Doing these brief stretches can help increase mobility and flexibility — now, and for years to come.
Marina Bourantonis started her yoga journey when she was 15 with the intention of soothing her emotional pain.
But after several accidents, it became a way to soothe her physical pain. By stretching and staying limber, Bourantonis noted that increased flexibility led to an increased feeling of wellness.
Now 41, Bourantonis owns the Thavma Yoga Studios in Sarasota and Lakewood Ranch with her husband, Athanasios. Through the practices she offers, she emphasizes improving flexibility while also building strength.
Few might think of stretching as a “workout,” but that doesn’t make it any less important than aerobic exercise or lifting weights.
“That yin and yang is where people should be playing,” Bourantonis said. “Extremes in anything aren’t good.”
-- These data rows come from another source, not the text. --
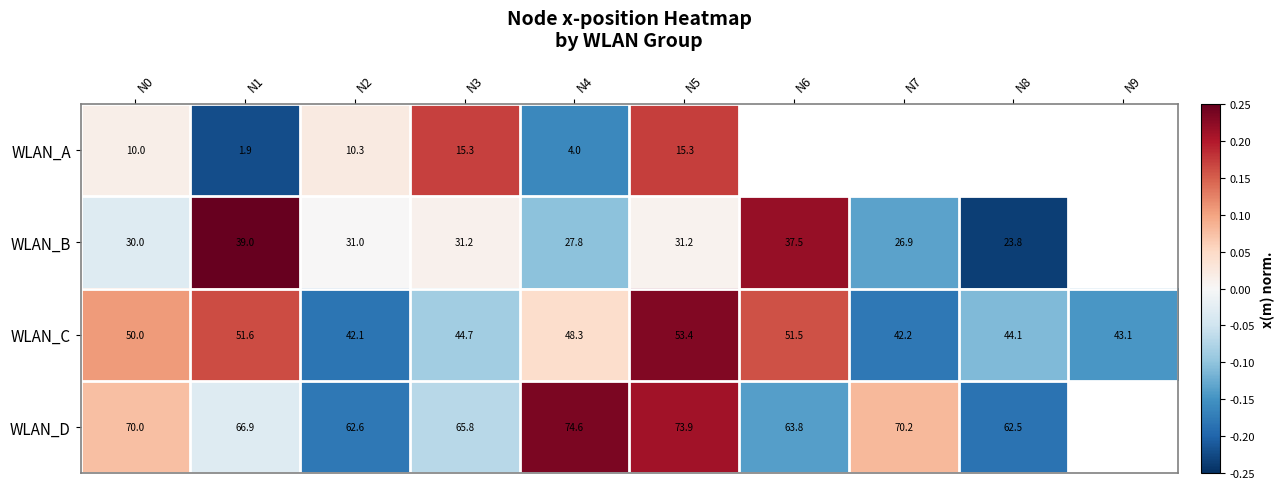

Between N0 and N4, which series saw the biggest shift?

WLAN_A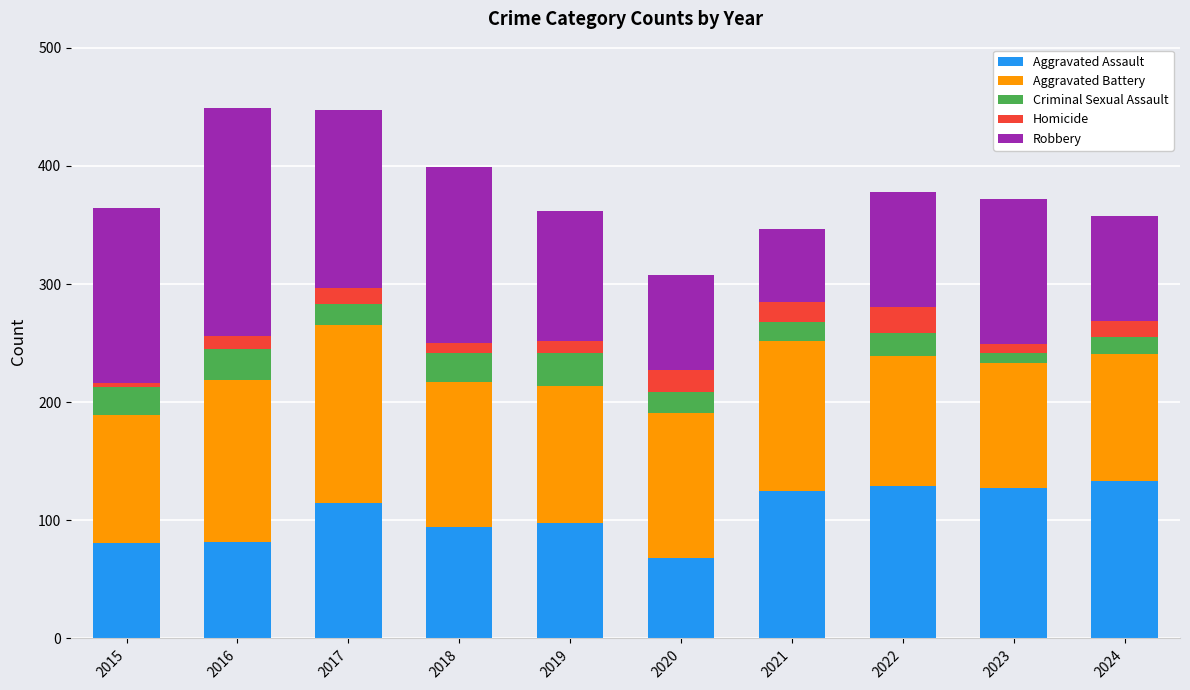

What is the highest value of the Aggravated Assault series?

133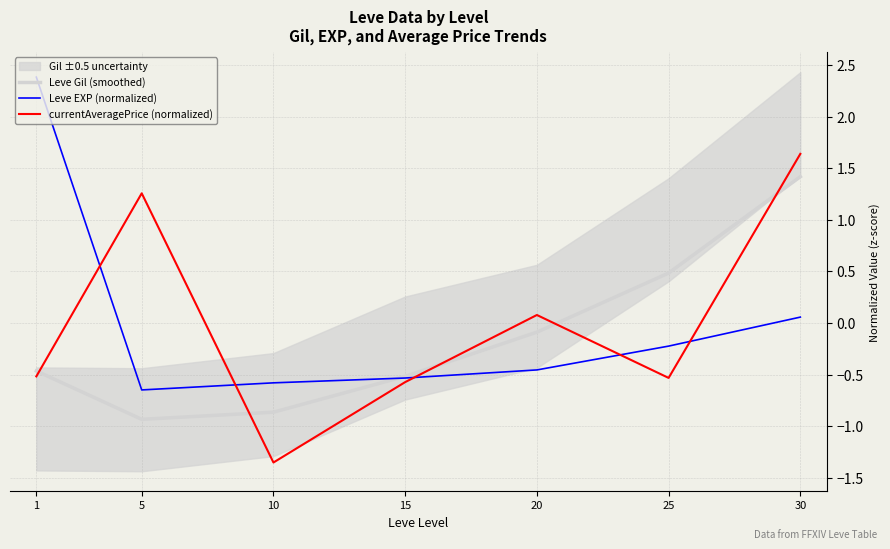

At which category does the chart reach its peak across all series?

1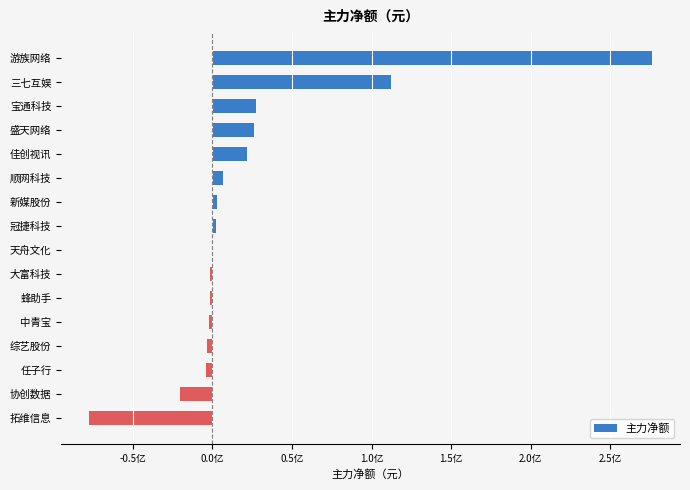

Are the bars horizontal?

Yes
As we age, we naturally become less flexible, said Dr. Laura Ottaviani, a rehabilitation specialist with Coastal Orthopedics. Although flexibility focuses on muscle tissue, tight muscles over time can lead to problems with joints and range of motion, which may eventually lead to pain.
“There is a lot of very complex muscular dysfunction that can lend itself to bone pain and muscle pain, especially as we get older, because we get a little more sedentary,” she said. “We can become quite stiff, and we don’t realize what’s happening.”
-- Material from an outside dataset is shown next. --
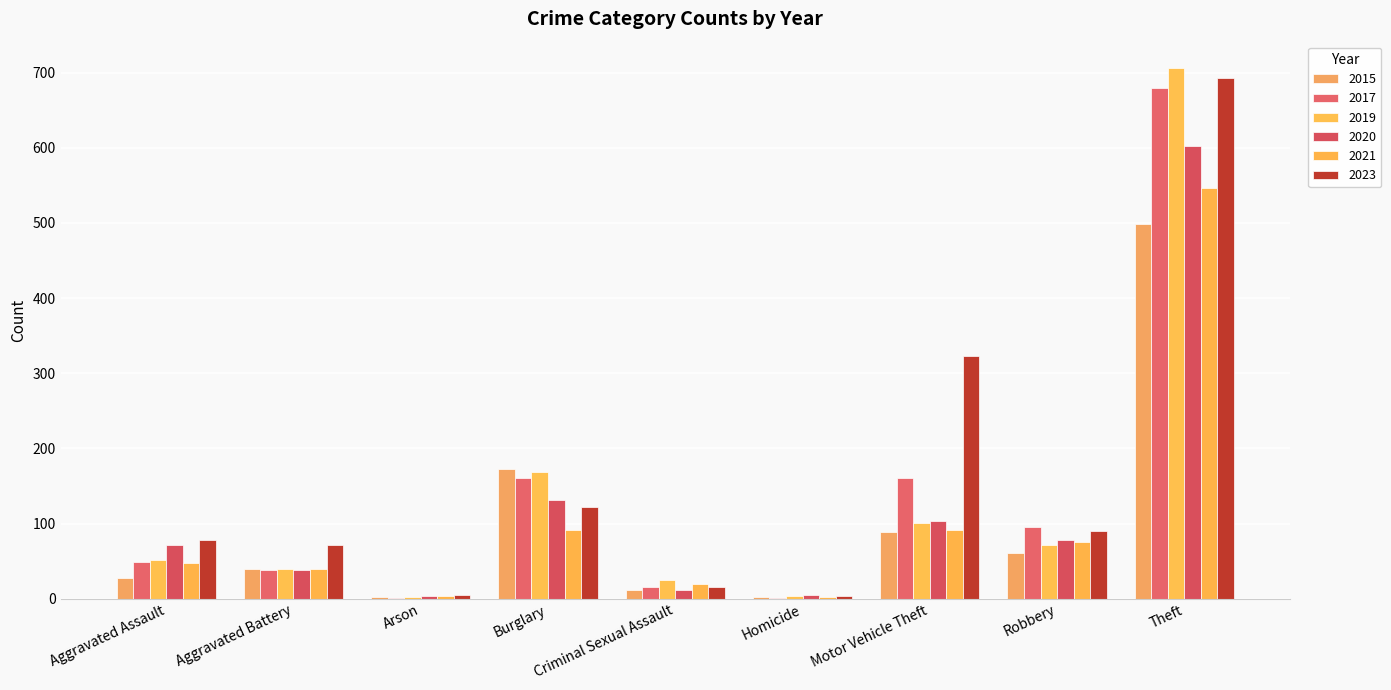

How many data points does each series have?

9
Although Ottaviani is usually treating people because they’re already experiencing pain, she encourages all of her patients — particularly those in their 20s, 30s and 40s, to establish an exercise routine that includes flexibility work.
“It might not be something your body needs now, necessarily,” she said, but as patients get older, “It’s only going to benefit you.”
Ottaviani often recommends yoga, she said, though she cautioned that older patients experiencing medical problems should see a doctor or specialist and work with them to establish an exercise routine specific to their body’s needs to avoid damage.
Bourantonis said those interested in yoga should find a qualified instructor and take a class in person, especially first-timers. That way, the instructor can check the person’s stance and offer modifications of stances to best suit the person.
She also said yoga can offer emotional benefits, too, by helping to release tension.
“We always feel like we’re not enough,” she said. “We need to learn to love ourselves and accept ourselves.”
For newcomers who struggle to get into yoga — for physical limitations of for just a lack of interest — Bourantonis said to be persistent, and they will get hooked.
“Don’t let your limitations discourage you. Give it another try,” she said.
Try the stretches
Cat/Cow: On all fours, center your knees under your hips and your wrists under your shoulders. Let your belly drop, lifting the head toward the sky as you inhale. Exhale, arching your back up and letting the head drop.
Side stretch: With feet slightly apart, raise your arms overhead and lean to the side, feeling a stretch in the side body. Be careful to keep your ribs lifted and not to crunch and cave in on yourself.
Cross-legged twist: In a seated position with the legs crossed, place one handto the opposite knee. Keeping the back straight, place the other hand at the base of your spine and twist away from the hand on the knee, drawing a line with the chin to look over your shoulder.
Seated stretch: From a seated position with legs in front of you, hinge forward at the hips. Bend the knees as generously as necessary to keep the back straight and shoulders back and down.
Puppy dog: From all fours, with knees centered under hips, walk the palms forward until the arms line up with the ears and rest the forehead on the floor.